*** Begin section ***

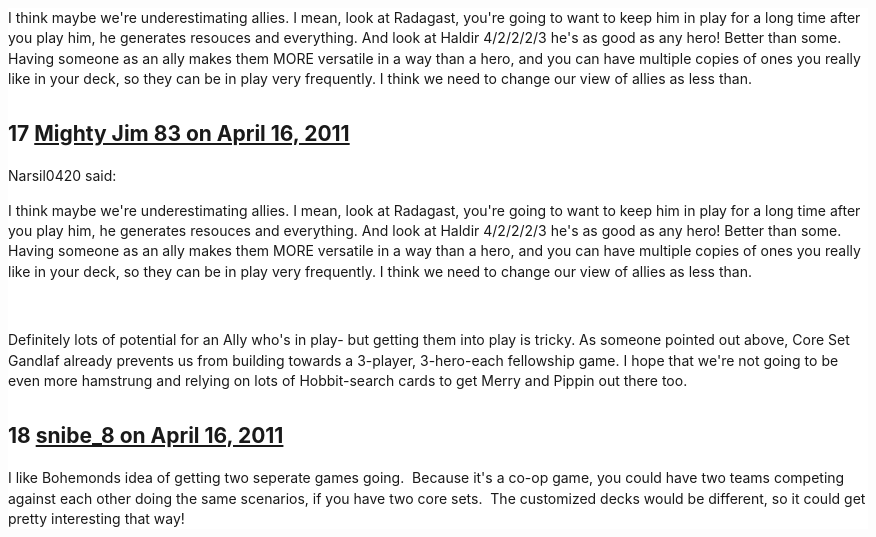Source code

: I think maybe we're underestimating allies. I mean, look at Radagast, you're going to want to keep him in play for a long time after you play him, he generates resouces and everything. And look at Haldir 4/2/2/2/3 he's as good as any hero! Better than some. Having someone as an ally makes them MORE versatile in a way than a hero, and you can have multiple copies of ones you really like in your deck, so they can be in play very frequently. I think we need to change our view of allies as less than.

## 17 [Mighty Jim 83 on April 16, 2011](https://community.fantasyflightgames.com/topic/45194-6-players/?do=findComment&comment=454536)

Narsil0420 said:

I think maybe we're underestimating allies. I mean, look at Radagast, you're going to want to keep him in play for a long time after you play him, he generates resouces and everything. And look at Haldir 4/2/2/2/3 he's as good as any hero! Better than some. Having someone as an ally makes them MORE versatile in a way than a hero, and you can have multiple copies of ones you really like in your deck, so they can be in play very frequently. I think we need to change our view of allies as less than.



 

Definitely lots of potential for an Ally who's in play- but getting them into play is tricky. As someone pointed out above, Core Set Gandlaf already prevents us from building towards a 3-player, 3-hero-each fellowship game. I hope that we're not going to be even more hamstrung and relying on lots of Hobbit-search cards to get Merry and Pippin out there too.

## 18 [snibe_8 on April 16, 2011](https://community.fantasyflightgames.com/topic/45194-6-players/?do=findComment&comment=454544)

I like Bohemonds idea of getting two seperate games going.  Because it's a co-op game, you could have two teams competing against each other doing the same scenarios, if you have two core sets.  The customized decks would be different, so it could get pretty interesting that way!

*** End section ***

## [What you are asked to do]
Return every line of the entries above unchanged, leaving out the pictures.

## [Solution to the problem]
Source code

: I think maybe we're underestimating allies. I mean, look at Radagast, you're going to want to keep him in play for a long time after you play him, he generates resouces and everything. And look at Haldir 4/2/2/2/3 he's as good as any hero! Better than some. Having someone as an ally makes them MORE versatile in a way than a hero, and you can have multiple copies of ones you really like in your deck, so they can be in play very frequently. I think we need to change our view of allies as less than.

## 17 [Mighty Jim 83 on April 16, 2011](https://community.fantasyflightgames.com/topic/45194-6-players/?do=findComment&comment=454536)

Narsil0420 said:

I think maybe we're underestimating allies. I mean, look at Radagast, you're going to want to keep him in play for a long time after you play him, he generates resouces and everything. And look at Haldir 4/2/2/2/3 he's as good as any hero! Better than some. Having someone as an ally makes them MORE versatile in a way than a hero, and you can have multiple copies of ones you really like in your deck, so they can be in play very frequently. I think we need to change our view of allies as less than.



 

Definitely lots of potential for an Ally who's in play- but getting them into play is tricky. As someone pointed out above, Core Set Gandlaf already prevents us from building towards a 3-player, 3-hero-each fellowship game. I hope that we're not going to be even more hamstrung and relying on lots of Hobbit-search cards to get Merry and Pippin out there too.

## 18 [snibe_8 on April 16, 2011](https://community.fantasyflightgames.com/topic/45194-6-players/?do=findComment&comment=454544)

I like Bohemonds idea of getting two seperate games going.  Because it's a co-op game, you could have two teams competing against each other doing the same scenarios, if you have two core sets.  The customized decks would be different, so it could get pretty interesting that way!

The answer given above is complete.